By the fifth hour, we started to retry things we had already done “crossing our fingers” and hoping that the solution would work “this time.”
Eventually, we were able to get the Microsoft Exchange contacts to sync but there was still an issue with the Google Calendar that remained unresolved. Seems that the Blackberry 9810 will not remember the Calendar view selection. The client wanted to see just the default Microsoft Exchange Calendar and only view the Google Calendar when specifically selected. We were not able to remove the Google Calendar view – no matter what – until we physically deleted the capability of the Blackberry 9810 to display it. This is a short term fix pending the resolution from the next level of support at RIM.
As a Consultant, there is no possible way I can bill my client full rate for six hours on the phone with Blackberry support. Nor can I bill the additional one to two hours of follow-up time with the higher level Blackberry support engineer that will call me back after reviewing the log files and case notes from the initial support call.
If I had known and was able to tell my client in advance that this service call would take six to eight hours and cost as much as two iPhones, I am certain they would have tossed the Blackberry in the trash and headed to the Apple store or out to get a top-of-the-line Android Smartphone.
And therein lies the issue: In the five years of the iPhone’s existence (see my article, Apple iPhone turns 5 – A Proven Formula for Success Copied), and the approximate three years of Android, I have NEVER had a support call for one of those devices last more than one to two hours.
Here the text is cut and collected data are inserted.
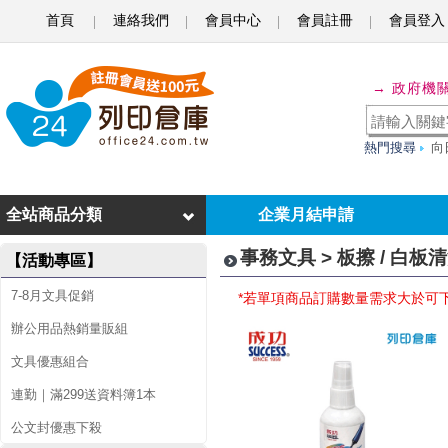
首頁
連絡我們
會員中心
會員註冊
會員登入
板
→ 政府機
擦
/
熱門搜尋
向
白
板
全站商品分類
企業月結申請
清
事務文具 > 板擦 / 白板
【活動專區】
潔
7-8月文具促銷
*若單項商品訂購數量需求大於可
液
辦公用品熱銷量販組
文具優惠組合
連勤｜滿299送資料簿1本
公文封優惠下殺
With Blackberry, the minimum support call is never less than two hours and, as you can see from today’s experience, usually much longer.
There is no reason to believe that RIM will change any of its’ current policies or the way in which it fails to deliver an acceptable support experience. Entrenched in a mindset that is over a decade in the making, even if Blackberry 10 is evolutionary as a Smartphone platform, RIM will be unlikely to ever meet the expectations of the overall customer experience as set by the competition.